This task calls for copying each line below that contains "scroll".

+++ Listed entries +++

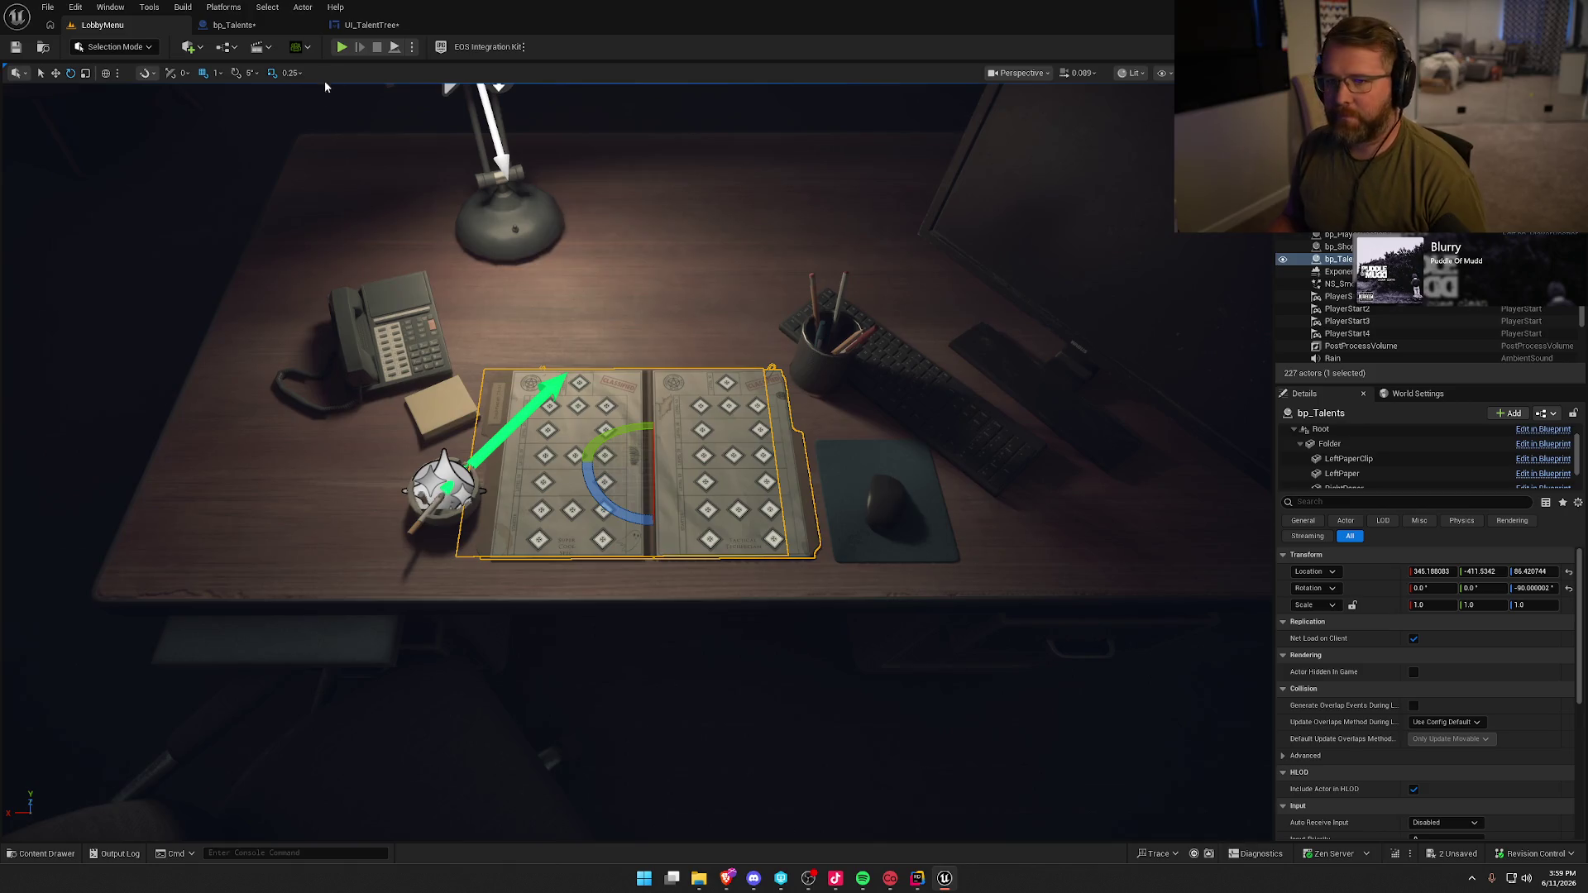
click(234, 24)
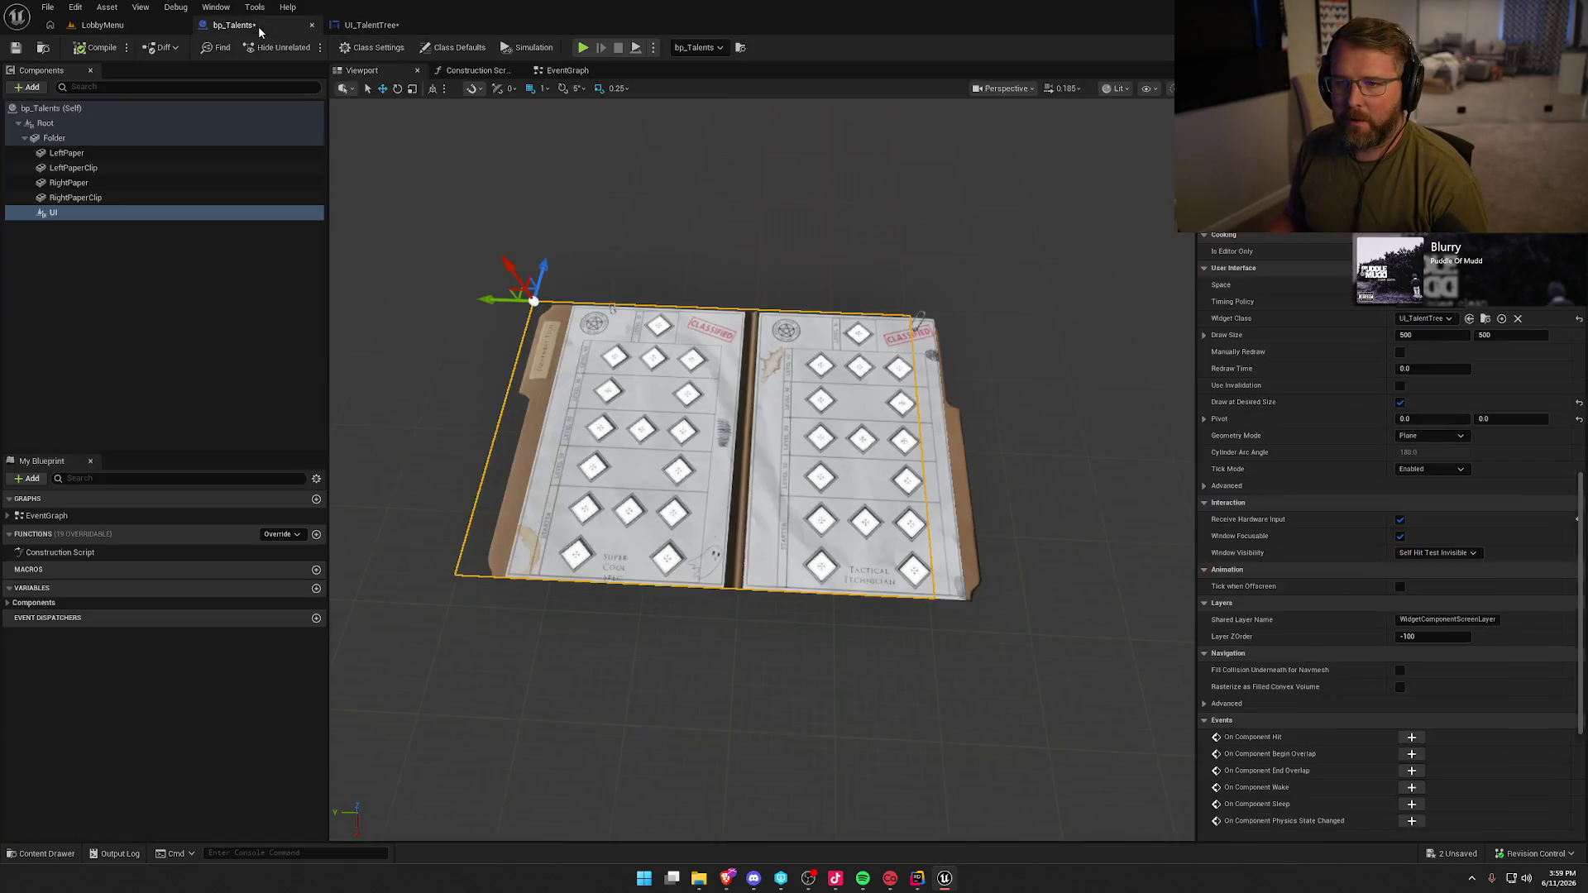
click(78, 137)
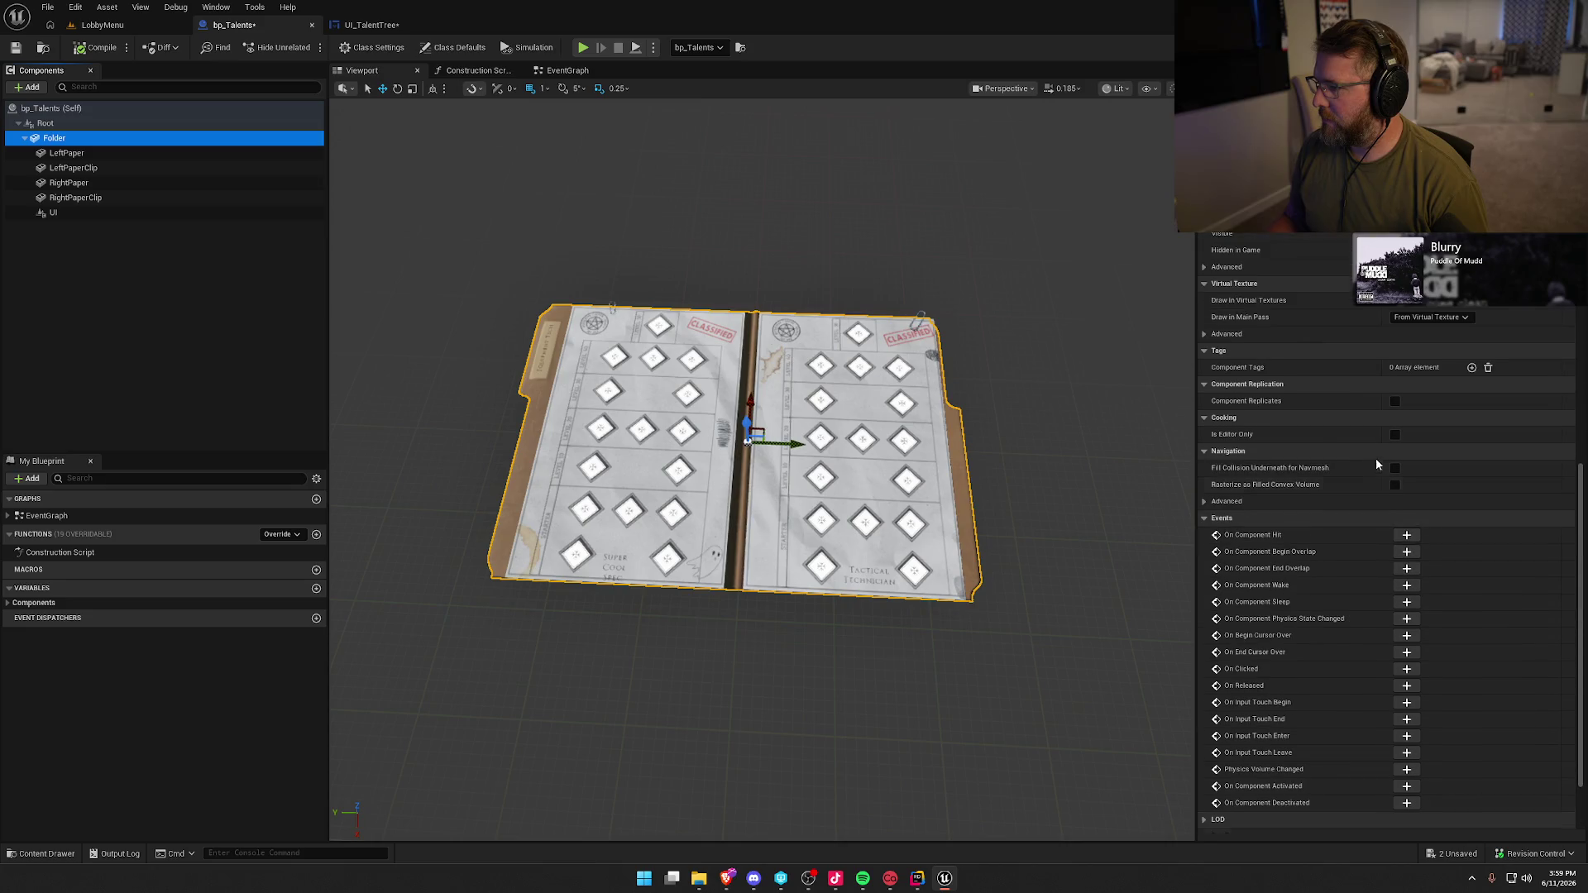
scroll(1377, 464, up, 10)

+++
+++ Listed entries +++

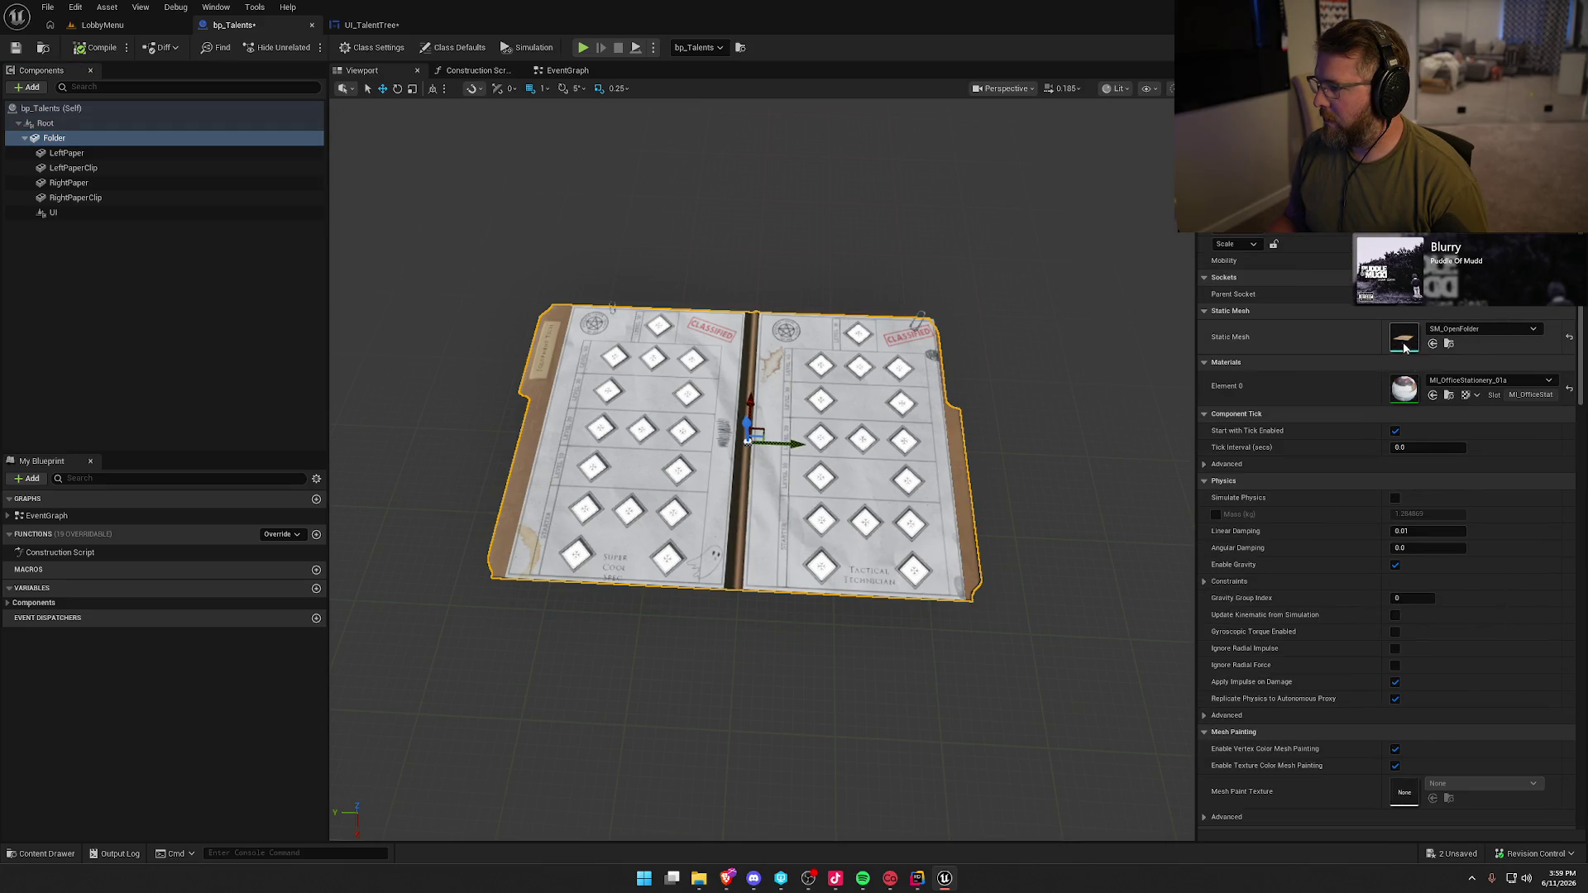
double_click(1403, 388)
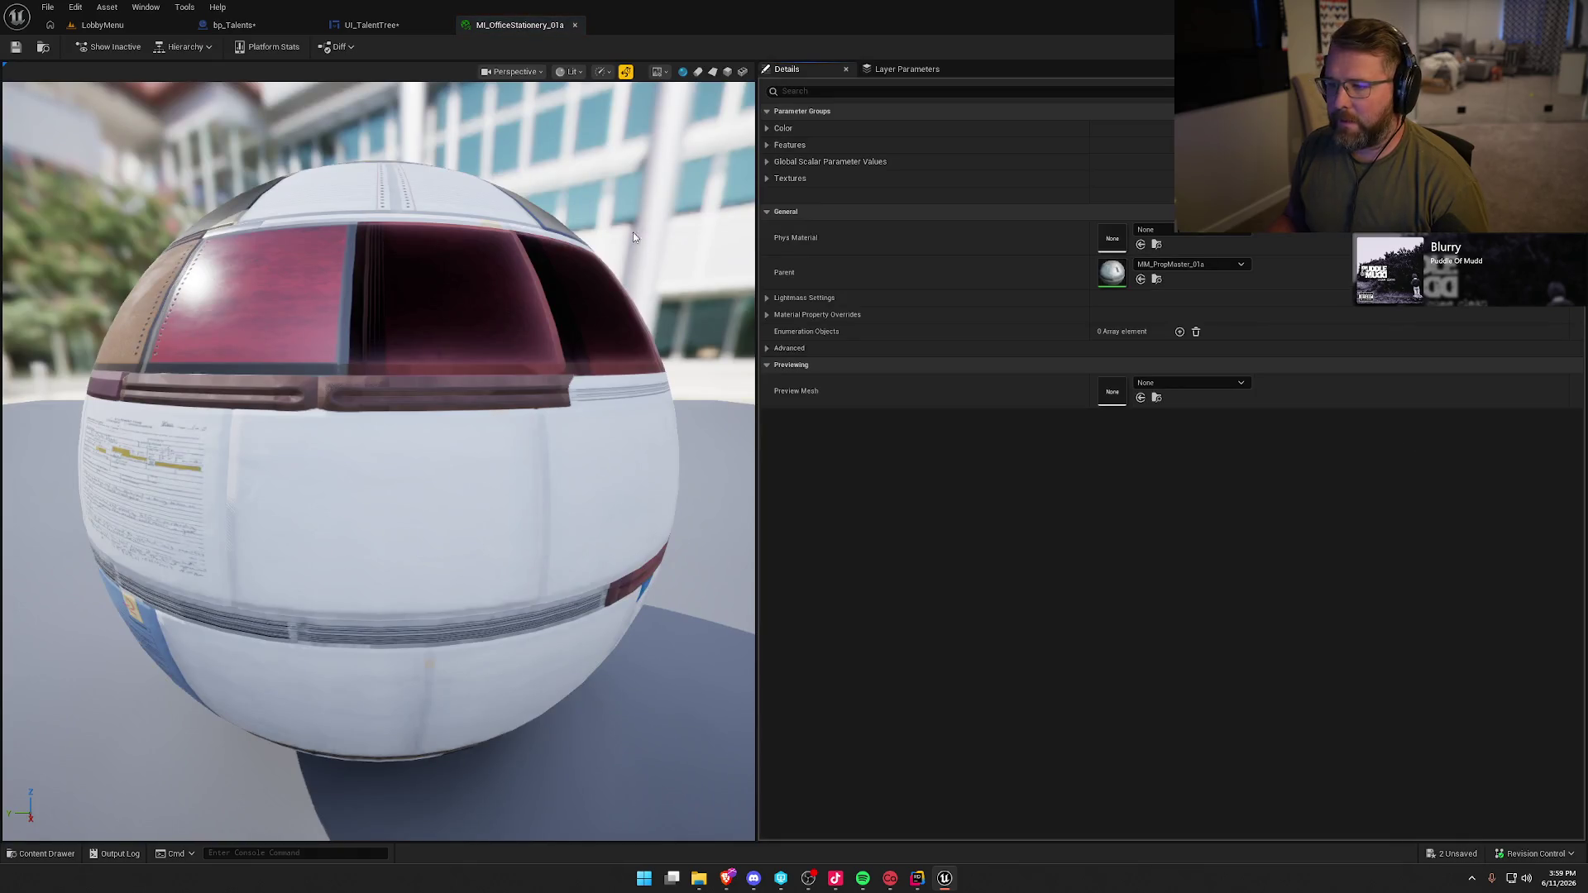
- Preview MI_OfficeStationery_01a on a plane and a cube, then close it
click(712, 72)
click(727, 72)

+++
+++ Listed entries +++

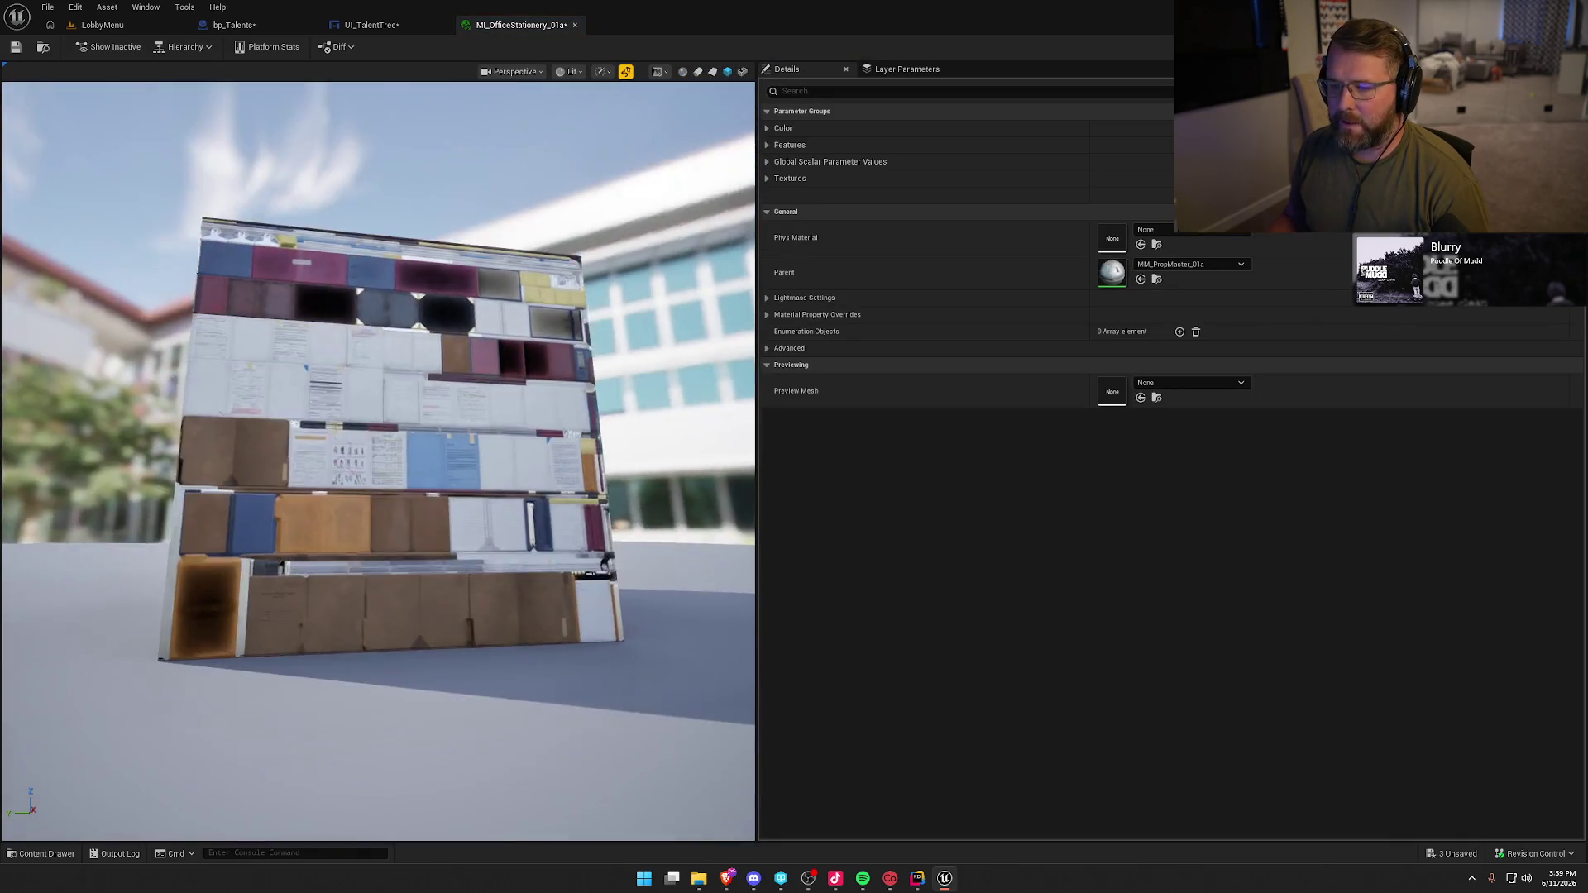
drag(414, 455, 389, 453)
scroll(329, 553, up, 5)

+++

_Answer space_
scroll(1377, 464, up, 10)
scroll(329, 553, up, 5)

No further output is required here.